Aklı sönmemiş, vicdanı ölmemiş her insan acı çeken birini görünce üzülür.
Sevinçler, neşeler mutluluk bulaştırır tebessüm çiçekleri açmış yüreklere.
Bir zulüm işlendiğini gördüğünde ise, mazlûma şefkât hissini uyandırırken; zalime karşı öfke ve gazap duygularını harekete geçirir. Adaletli bir idareci, âdil bir hâkim, dürüst bir tüccar bütün dünyada sevilir, takdir edilir.
‘BANA DOKUNAN YILAN DA, DOKUNMAYAN YILAN DA YAŞAMASIN!’

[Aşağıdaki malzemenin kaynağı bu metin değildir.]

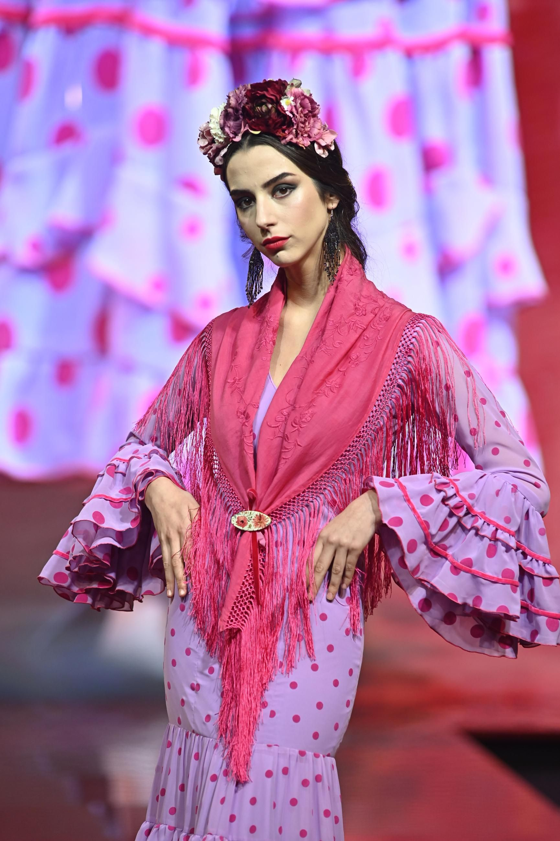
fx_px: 3972
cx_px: 280
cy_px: 420
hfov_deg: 8.1
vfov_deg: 12.1
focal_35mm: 170
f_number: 4
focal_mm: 170
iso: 1000
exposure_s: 1/320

İnsanların asırlara ve ülkelere göre değişen adet, an’ane ve gelenekleri olduğu gibi; değişmez hisleri, inançları, istek ve arzuları, korkuları, özlem ve aşkları vardır. Her insan kendi sevinçleri ile sevinip, acılarıyla elem duyduğu gibi, fıtraten medeni olduğundan diğer insanların acı ve sevinçleriyle de alâkadardır. ‘Bana dokunmayan yılan bin yaşasın’ demez.
BOZULMAMIŞ FITRAT HAKPEREST VE ADİLDİR
Savaş mahallinde ağlayan masum bir yavrunun yüzündeki korku ve acı, cinsiyetine milliyetine bakılmaksızın her insanın vicdanını sızlatır, rikkate getirir. Masumiyet, güzellik, kemal ve mükemmeliyet Bediüzzaman’ın tabiriyle ‘li zatihi mahbubdur’, sebepsiz ve kendiliğinden sevilir.
İstibdadı kaldırmak için cihana Hz. Peygamber (asm) vasıtasıyla vaz’edilen şeriata rağmen bazı insanlar diğer bazı insanlara zulmediyorsa bozulmamış her fıtrat buna karşı çıkar. Eliyle, diliyle önlemeye çalışır. En azından kalben taraftar olmaz, alkışlamaz.
Adalet her yerde, her millette, her ailede ve yapılan her işte güzeldir. Çünkü yerler ve gökler ancak adaletle ayakta durur. Fakat insanlar korku, gelecek endişesi, tamahkârlık, ırkçılık, nemelâzımcılık, yükselme ve şöhret hırsı gibi ‘desise-i şeytaniye’ neticesi adalete sahip çıkmayıp susarsa; boşluk kabul etmeyen kâinat zulüm ve haksızlıklarla dolar. Kâinat Sahibi’nin (cc) kahrını celbeder, musîbetlerin gelmesine, şiddetlenerek devam etmesine, ‘Cehennemin bile kendini parçalayacak hale gelmesine’ kendi hatalarıyla fetva verir.
‘ADALET-İ MAHZA’YI SAVUNMAK YAKICIDIR
Suskunlar diyarında ‘adalet-i mahza’yı savunmak yakıcıdır. Hak yerine; kuvvetin etrafında toplanıldığı zamanlarda ise, ‘adalet-i mahza’yı yaşamaya çalışmak, kor ateşi elinde tutmak gibidir.
Kur’ân çağdaş tefsiri olan Risale-i Nur Külliyatı’nı okuyup, öğrendikleri prensipleri hayata, olaylara, hal ve gidişata tatbik edenlerin adalet-i mahza’yı savunması normaldir, zarurîdir, elzemdir. Normal olmayan bu prensipleri olaylara tatbik etmemek, yok farzetmek, hak yerine kuvvetin yanında yer almaktır. Haksızlık karşısında susmaktır. ‘Ekmeksiz yaşarım; hürriyetsiz yaşayamam’ diyen Üstadlarına -en hafif ifadeyle- saygısızlıktır.
‘KANAYAN BİR YARA GÖRDÜM MÜ...’
Yazımızı Merhum Âkif’in şu muhteşem mısralarıyla noktalayalım:
“Zulmü alkışlayamam, zâlimi asla sevemem;
Gelenin keyfi için geçmişe kalkıp sövemem.
Kanayan bir yara gördüm mü, yanar tâ ciğerim,
Onu dindirmek için kamçı yerim, çifte yerim!
Adam aldırma da geç git, diyemem aldırırım.
Çiğnerim, çiğnenirim, hakkı tutar kaldırırım!”